ENTRETIEN. Créée en 2013 par Romain Revellat et Pierre Lassarat, la start-up happytal aide et accompagne les patients avant, durant et après leur hospitalisation, en proposant une offre de services via une plateforme. L'idée née de la propre expérience de ses fondateurs s'est transformée en une entreprise présente dans 12 régions à travers 110 établissements, employant 400 personnes. Comment ce développement s'est-il adapté à la crise sanitaire et quelles leçons tirer de cette situation inédite ? Réponse avec Romain Revellat, son PDG.LA TRIBUNE - Comment happytal a traversé la crise sanitaire ?
ROMAIN REVELLAT, cofondateur - Comme toutes les entreprises et tous les Français, happytal a dû faire face à la crise sanitaire et ses conséquences. La première priorité durant la phase aiguë de la crise a été d'assurer la sécurité de nos collaborateurs, notamment en veillant à ce qu'ils disposent d'équipements de protection individuelle. Concomitamment, nous avons dû adapter nos protocoles d'intervention dans les établissements de santé, l'organisation interne de ces derniers ayant été profondément modifiée en raison de la Covid. À titre d'exemple, nos concierges n'avaient plus l'autorisation d'aller à la rencontre des patients.
Dans ce contexte et en dépit des mesures sanitaires associées, nous n'avons jamais cessé de faire le lien entre les patients, leurs proches et les personnels soignants, que ce soit en intervenant différemment au sein des établissements, en proposant de nouveaux services comme « happyhéros » ou en organisant une campagne de dons à destination des hôpitaux.
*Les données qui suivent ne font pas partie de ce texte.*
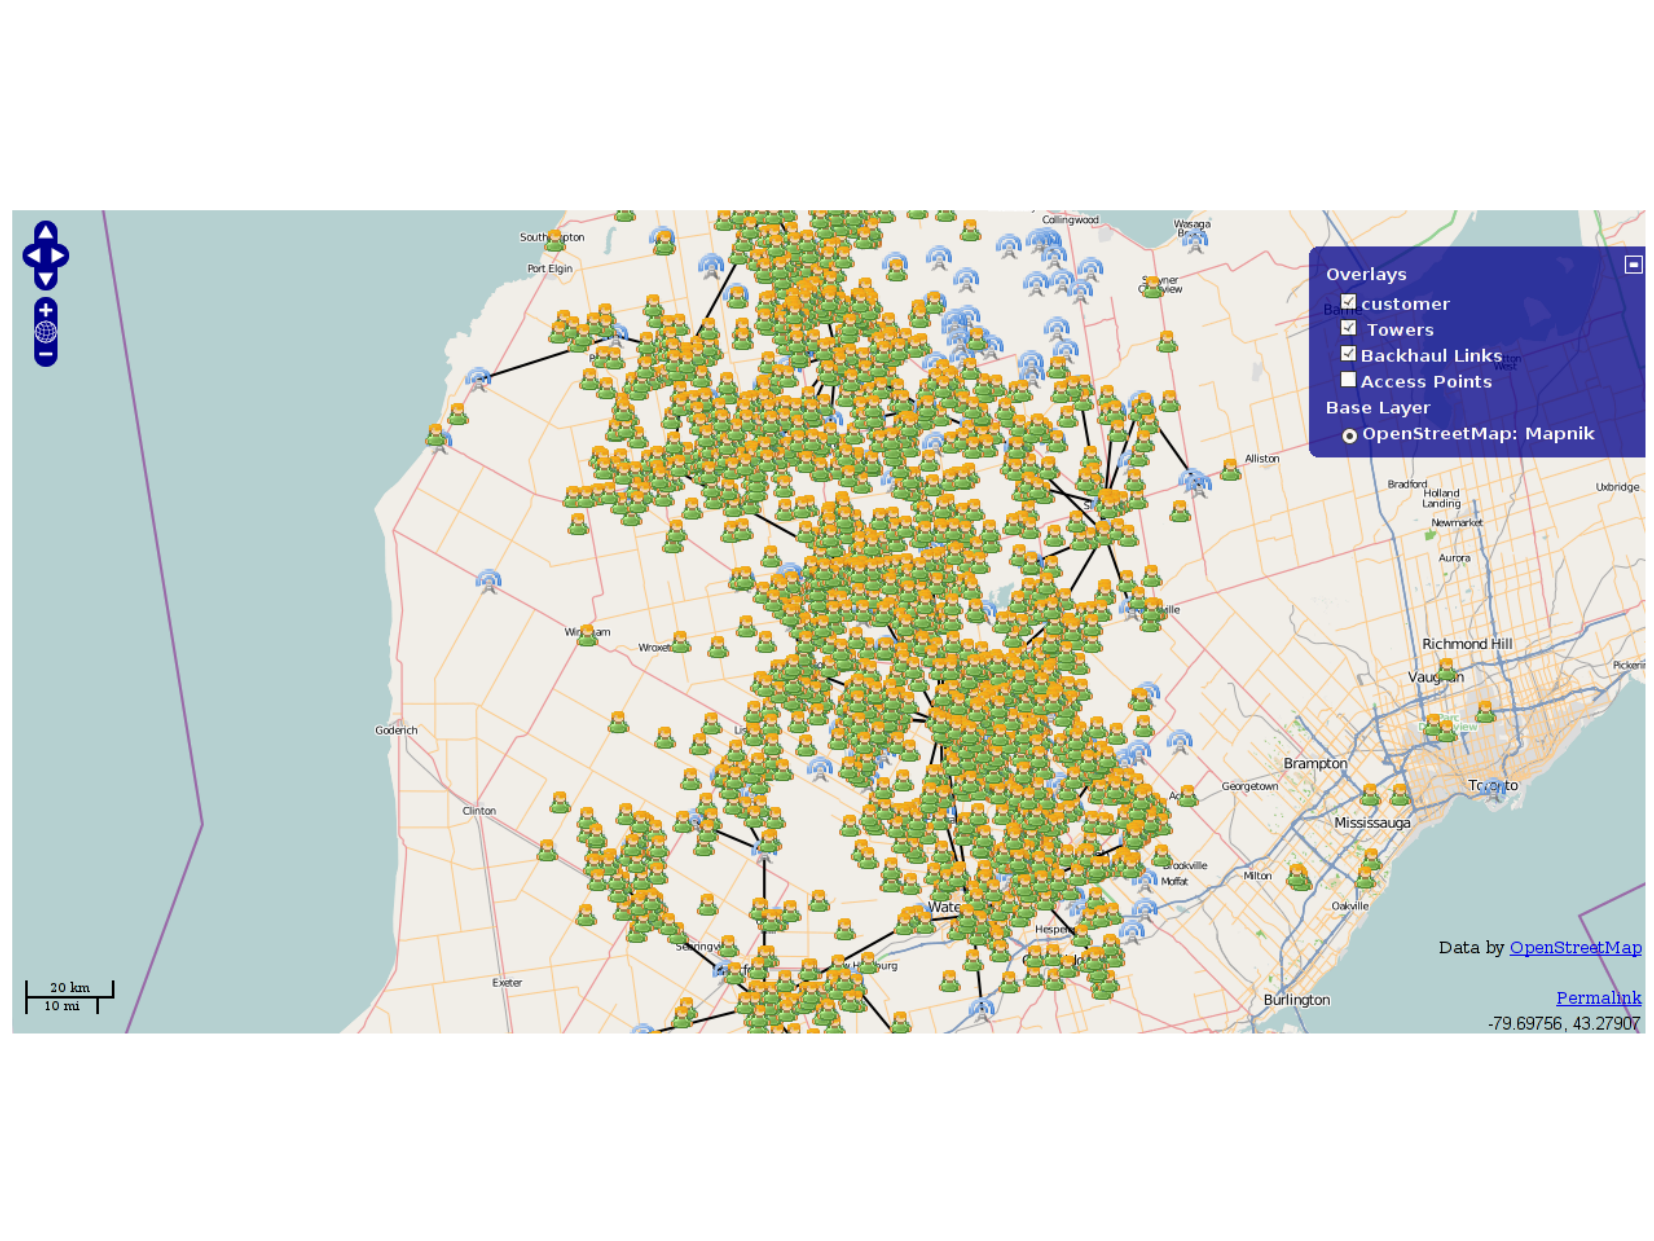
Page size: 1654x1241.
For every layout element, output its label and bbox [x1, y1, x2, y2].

picture [2, 200, 1654, 1045]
Vous avez adapté votre offre de services en vous adressant aux personnels des hôpitaux publics mais aussi militaires, ceux de la Croix-Rouge... Pourquoi ?
Effectivement, au plus fort de la crise sanitaire, nous avons reçu une demande de l'AP-HP pour l'accompagner dans la mise en place d'une plateforme à destination des soignants. Nous avons donc élaboré conjointement la plateforme « hoptisoins » pour permettre aux soignants de bénéficier de services gratuits ou à tarifs préférentiels pour l'hébergement, les transports, les courses, dans le but de les aider au quotidien. Ainsi lors du confinement quand l'offre de transports en commun était réduite, les collaborateurs de l'AP-HP ont pu ainsi commander sur la plateforme « hoptisoins » un taxi sans avance de frais pour se rendre sur leur lieu de travail.
Très rapidement d'autres établissements de santé se sont manifestés, ceux de la Croix Rouge ou du Service de Santé des Armées par exemple, afin de proposer le même type de plateforme à leurs collaborateurs. Nous avons donc développé la plateforme « happyhéros » dans ce sens. La plateforme « happyhéros » est désormais déployée dans près de 400 établissements de soins et adresse plus de 200.000 professionnels de soins. C'est un véritable succès, et un gain de pouvoir d'achat pour les soignants. Nous estimons ce gain à 150 euros par mois, notamment grâce aux réductions consenties par nos partenaires, que ce soit en matière d'assurance habitation ou dans leurs achats du quotidien.